Dr. Sergey Samoilenko
Associate Professor and Chair, Computer Science & Computer Information Systems

Phone: 434-791-5729
Office: Davenport Hall 104B

You don’t need to take a class from Dr. Sergey Samoilenko to remember him; all it takes is simply to walk past him once. Standing in the neighborhood of 6’3” and sporting around 200 pounds of pure muscle, he looks like a Russian competitive bobsledder.

And that’s exactly what he used to be. He also competed in decathlons in Russia. If athletics is not your interest, know that a decathlon comprises 10 different track and field events held over two consecutive days, so it’s not just a hobby.

Oh, he’s an extremely nice man – fascinating, no-nonsense but with a ready laugh – but there is no question that his life has involved some serious athletics.

Step into his office and you’ll see how his interests range all over the spectrum, and the world. He has, for instance, a poster of Lil’ Wayne facing a drawing of Woody Allen. Actually, the walls are filled with far-ranging pieces, all colorful in one way or another … and all meticulously ordered.

A native of St. Petersburg, Russia, Samoilenko (who still has a trace of an accent) joined the faculty at Averett in 2013 … and is quite pleased to be part of the Averett family: “There is a great deal of loyalty among the faculty members here,” he says, adding, “we are happy to be part of an institution that exudes fundamental well-being, that is focused on high quality.”

He certainly is pleased to be in Information Systems. He points out that if one does a benefit analysis, gauging/predicting how one’s course of study will lead to a job (or not), it’s quite clear that his is an area that is a winner. Computer systems are here to stay, obviously.

“We’re not Information Technology – that’s the hardware. We are the applications, what you use computing for. And that is ever changing. Good Information Systems people are always in high demand.”

Samoilenko points out that he is so impressed with the “very safe and comfortable environment” that Averett provides, that he hopes his daughter will enroll at Averett when it’s time. “There is a very welcoming quality here,” he says.

He would know; he’s a large part of it.


Doctor of Philosophy, Information Systems, Virginia Commonwealth University

Master of Science, Information Systems, Virginia Commonwealth University


Lemery_SteveSteve Lemery,
Associate Professor of Mathematics and Computer Science

Phone: 434-791-5724
Office: Frith Hall 424

“I know I’m a geek,” says Professor Steve Lemery, but he can’t help it. It began with a pencil in the fifth grade. “When I was in elementary school, I won a pencil prize for reciting prime numbers up to 100. I’ve been a math geek ever since.”
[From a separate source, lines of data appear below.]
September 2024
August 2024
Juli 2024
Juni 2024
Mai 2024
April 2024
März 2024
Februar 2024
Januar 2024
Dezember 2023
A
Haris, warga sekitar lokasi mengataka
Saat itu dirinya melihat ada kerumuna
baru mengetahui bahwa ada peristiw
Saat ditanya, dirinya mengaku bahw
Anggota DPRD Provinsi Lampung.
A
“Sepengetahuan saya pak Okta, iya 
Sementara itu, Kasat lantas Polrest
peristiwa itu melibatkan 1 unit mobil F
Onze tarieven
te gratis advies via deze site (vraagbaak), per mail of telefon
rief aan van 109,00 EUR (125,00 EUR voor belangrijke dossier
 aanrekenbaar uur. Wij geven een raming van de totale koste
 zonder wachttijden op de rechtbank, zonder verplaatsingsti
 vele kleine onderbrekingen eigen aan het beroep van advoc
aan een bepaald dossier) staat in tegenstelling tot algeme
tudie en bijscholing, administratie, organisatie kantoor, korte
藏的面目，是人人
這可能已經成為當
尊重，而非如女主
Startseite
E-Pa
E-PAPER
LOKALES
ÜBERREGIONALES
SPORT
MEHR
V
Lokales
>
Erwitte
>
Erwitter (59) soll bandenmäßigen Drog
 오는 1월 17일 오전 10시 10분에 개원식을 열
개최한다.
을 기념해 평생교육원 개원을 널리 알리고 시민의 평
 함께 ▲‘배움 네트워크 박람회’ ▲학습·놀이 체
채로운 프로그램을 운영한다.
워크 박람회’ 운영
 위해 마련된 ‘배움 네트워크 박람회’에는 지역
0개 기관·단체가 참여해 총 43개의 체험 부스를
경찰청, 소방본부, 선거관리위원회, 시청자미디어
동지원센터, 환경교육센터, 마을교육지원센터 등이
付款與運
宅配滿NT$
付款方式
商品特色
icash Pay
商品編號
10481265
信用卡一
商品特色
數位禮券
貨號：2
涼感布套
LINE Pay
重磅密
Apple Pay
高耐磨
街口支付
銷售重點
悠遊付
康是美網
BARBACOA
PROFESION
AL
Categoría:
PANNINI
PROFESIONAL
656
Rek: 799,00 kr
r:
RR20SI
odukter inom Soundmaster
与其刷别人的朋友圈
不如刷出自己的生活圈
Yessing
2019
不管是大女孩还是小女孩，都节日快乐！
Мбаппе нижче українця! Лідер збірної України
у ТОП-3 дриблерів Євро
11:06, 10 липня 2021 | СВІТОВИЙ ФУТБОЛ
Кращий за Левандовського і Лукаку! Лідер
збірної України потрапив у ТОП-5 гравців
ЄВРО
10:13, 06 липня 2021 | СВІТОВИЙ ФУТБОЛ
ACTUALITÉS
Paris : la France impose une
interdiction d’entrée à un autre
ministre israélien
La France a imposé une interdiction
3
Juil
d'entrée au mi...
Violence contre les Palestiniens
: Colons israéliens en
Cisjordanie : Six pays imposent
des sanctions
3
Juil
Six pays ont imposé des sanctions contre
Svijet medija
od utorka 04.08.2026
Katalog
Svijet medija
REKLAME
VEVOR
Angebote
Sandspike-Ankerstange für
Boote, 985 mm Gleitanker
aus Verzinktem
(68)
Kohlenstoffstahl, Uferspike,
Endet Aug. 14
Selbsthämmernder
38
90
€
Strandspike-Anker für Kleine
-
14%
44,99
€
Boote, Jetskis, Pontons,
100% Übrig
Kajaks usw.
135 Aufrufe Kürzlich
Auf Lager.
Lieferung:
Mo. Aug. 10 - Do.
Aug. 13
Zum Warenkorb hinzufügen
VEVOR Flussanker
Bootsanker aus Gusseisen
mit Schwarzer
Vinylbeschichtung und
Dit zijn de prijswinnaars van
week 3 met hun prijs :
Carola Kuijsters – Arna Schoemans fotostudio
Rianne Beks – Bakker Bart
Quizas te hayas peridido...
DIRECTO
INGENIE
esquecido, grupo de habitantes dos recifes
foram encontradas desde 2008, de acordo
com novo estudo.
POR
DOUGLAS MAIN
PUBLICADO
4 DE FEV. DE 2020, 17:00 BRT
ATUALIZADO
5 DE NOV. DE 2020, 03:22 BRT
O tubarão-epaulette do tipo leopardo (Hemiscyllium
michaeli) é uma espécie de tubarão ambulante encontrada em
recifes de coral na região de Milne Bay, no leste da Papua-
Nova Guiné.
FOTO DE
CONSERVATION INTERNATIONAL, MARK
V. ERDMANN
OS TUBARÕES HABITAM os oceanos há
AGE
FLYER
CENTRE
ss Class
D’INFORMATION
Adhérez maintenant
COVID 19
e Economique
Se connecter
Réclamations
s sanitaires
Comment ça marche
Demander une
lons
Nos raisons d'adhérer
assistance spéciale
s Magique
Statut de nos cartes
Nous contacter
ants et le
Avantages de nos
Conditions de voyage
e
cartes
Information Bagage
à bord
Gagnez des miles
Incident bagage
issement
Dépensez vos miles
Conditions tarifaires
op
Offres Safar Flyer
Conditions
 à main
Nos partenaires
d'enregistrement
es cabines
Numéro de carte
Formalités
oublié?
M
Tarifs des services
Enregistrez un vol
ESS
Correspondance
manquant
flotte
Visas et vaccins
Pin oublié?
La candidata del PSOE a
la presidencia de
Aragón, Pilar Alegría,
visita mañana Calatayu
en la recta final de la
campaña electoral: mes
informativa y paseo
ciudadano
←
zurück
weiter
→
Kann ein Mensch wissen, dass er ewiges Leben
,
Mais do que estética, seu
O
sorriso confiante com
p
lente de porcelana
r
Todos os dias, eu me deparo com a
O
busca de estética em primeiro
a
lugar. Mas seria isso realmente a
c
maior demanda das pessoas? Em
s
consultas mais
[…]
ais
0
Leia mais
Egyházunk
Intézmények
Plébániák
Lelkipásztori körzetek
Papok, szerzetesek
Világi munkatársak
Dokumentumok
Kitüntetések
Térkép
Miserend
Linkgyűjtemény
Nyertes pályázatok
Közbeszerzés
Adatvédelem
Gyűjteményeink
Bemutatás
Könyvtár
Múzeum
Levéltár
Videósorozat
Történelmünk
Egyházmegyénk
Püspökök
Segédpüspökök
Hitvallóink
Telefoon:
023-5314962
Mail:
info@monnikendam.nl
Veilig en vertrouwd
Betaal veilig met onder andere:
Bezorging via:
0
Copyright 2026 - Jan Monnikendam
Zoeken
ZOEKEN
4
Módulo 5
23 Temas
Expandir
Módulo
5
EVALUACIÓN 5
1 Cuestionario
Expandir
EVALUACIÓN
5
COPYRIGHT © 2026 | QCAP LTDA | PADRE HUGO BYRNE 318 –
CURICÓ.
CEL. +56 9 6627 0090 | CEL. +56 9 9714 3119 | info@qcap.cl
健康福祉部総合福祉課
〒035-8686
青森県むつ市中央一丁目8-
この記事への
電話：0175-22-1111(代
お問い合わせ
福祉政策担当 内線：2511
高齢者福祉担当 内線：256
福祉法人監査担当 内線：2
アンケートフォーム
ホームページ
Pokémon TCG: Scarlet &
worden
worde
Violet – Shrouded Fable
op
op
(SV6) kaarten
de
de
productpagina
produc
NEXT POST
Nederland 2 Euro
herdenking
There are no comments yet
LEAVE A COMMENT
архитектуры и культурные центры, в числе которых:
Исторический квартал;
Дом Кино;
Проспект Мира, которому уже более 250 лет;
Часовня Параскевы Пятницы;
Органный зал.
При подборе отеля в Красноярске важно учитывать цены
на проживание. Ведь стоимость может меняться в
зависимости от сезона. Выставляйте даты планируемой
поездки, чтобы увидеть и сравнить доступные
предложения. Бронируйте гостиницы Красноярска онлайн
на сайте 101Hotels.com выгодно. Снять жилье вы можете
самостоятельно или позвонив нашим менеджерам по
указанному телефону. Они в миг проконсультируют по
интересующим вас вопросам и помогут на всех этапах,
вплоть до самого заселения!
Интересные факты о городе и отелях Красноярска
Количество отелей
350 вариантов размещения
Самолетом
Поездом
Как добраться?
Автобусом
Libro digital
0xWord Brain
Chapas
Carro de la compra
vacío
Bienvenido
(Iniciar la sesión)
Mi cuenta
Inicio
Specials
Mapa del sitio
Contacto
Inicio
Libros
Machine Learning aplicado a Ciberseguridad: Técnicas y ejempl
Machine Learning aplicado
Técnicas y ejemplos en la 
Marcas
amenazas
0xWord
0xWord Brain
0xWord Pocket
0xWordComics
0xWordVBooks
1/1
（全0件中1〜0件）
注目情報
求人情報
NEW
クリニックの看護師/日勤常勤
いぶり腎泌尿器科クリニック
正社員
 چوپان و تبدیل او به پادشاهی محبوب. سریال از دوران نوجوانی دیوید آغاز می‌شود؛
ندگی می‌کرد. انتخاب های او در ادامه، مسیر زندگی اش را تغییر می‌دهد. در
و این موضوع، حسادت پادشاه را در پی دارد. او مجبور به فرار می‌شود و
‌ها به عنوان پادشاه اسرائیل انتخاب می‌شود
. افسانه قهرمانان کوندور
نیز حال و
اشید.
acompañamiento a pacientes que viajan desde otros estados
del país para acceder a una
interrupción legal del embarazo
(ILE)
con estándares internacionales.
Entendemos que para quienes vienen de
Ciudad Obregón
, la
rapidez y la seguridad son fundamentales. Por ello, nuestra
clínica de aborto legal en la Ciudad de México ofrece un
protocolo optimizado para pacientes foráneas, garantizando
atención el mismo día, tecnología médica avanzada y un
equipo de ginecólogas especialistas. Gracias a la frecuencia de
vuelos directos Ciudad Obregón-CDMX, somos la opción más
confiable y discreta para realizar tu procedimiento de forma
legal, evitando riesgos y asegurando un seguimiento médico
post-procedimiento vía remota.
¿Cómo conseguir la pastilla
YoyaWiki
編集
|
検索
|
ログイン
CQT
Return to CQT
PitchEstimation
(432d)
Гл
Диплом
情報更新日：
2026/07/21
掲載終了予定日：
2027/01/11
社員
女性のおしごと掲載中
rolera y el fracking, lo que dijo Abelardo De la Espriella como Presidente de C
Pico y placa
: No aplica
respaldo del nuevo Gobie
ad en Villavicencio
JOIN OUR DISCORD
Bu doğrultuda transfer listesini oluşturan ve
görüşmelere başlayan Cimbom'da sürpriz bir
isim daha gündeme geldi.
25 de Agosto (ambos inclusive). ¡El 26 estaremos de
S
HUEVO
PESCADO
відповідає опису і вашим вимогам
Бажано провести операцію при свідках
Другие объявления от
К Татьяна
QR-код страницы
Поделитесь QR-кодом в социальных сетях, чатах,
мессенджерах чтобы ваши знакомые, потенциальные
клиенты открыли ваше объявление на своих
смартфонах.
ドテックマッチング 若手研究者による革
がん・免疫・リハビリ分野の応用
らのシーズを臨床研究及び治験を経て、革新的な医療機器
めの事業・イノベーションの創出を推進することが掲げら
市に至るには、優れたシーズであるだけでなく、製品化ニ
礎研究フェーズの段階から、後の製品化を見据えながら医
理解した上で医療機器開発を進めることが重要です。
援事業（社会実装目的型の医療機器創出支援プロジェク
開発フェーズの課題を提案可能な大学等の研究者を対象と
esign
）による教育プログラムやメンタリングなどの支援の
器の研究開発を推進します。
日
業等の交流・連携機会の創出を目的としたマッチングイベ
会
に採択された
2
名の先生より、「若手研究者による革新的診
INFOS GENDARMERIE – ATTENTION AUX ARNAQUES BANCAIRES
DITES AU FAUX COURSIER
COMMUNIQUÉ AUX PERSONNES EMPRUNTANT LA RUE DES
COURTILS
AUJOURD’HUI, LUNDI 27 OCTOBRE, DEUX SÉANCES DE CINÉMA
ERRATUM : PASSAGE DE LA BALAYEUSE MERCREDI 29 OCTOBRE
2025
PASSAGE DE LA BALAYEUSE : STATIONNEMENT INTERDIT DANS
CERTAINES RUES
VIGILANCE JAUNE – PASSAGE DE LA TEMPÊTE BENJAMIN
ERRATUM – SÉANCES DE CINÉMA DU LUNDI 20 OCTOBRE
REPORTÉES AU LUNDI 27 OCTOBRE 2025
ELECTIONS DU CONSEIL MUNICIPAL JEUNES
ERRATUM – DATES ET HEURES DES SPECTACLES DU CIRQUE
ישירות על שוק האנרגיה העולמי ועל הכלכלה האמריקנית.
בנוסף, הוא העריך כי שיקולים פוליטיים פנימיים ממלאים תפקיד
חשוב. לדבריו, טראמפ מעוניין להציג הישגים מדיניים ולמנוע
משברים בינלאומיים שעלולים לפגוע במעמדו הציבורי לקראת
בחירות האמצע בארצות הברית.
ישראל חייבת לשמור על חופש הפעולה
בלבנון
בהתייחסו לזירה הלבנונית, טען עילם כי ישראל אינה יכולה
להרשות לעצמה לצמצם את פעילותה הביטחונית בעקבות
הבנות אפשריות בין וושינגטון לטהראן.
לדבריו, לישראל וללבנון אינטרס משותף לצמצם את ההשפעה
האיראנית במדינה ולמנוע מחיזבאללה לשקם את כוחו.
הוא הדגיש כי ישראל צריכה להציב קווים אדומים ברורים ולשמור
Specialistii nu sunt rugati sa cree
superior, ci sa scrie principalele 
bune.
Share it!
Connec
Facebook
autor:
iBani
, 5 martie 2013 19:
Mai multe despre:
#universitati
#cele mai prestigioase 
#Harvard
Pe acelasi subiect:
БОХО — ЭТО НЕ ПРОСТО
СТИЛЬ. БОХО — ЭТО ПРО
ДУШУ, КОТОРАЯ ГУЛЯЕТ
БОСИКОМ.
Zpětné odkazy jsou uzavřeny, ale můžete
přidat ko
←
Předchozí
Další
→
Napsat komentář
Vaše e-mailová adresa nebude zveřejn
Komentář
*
He also realizes that people like him (yes, “geeks”) often prefer to be on their own, and he helps get his students past that. “I have my students work in small groups, specifically to avoid falling into the natural isolation tendency of the discipline. I have them go to the board often to explain things, basically making informal presentations. Eventually, some do honors presentations in Math.”

He mentions that he had a couple of foreign students — one from Asia and one from a country that used to be in the Soviet Union — who “began as shy and geeky, isolated, and by the time we finished with them they were speaking in class, involved in clubs, doing things like helping out at Homecoming events. Some really high-achieving high school students can go to almost any college or university and succeed. Many of our students come here and thrive, whereas they would not do as well at other schools.”

If you ask an Averett student who Lemery is, the likely answer will be, “The Skittles Prof.” See, he does this thing with Skittles or M&Ms …  “We use candy with letters on one side. Shake ’em up and pour them out, then eat [Yes!] the ones with a letter showing. Repeat the process with the ones remaining, and just keep doing it. Plot all the numbers, and the data form a curving diminishing pattern. With modern calculators, you can plug in the data points and get the equation that describes the phenomenon.”

He explains that the Skittles procedure has many applications. You can do a similar thing, for instance, with the numbers for people who have had this year’s cold. Plot all of it, and you have a mathematical analysis for use in epidemiology. Plus, you’ve had a good bit of candy.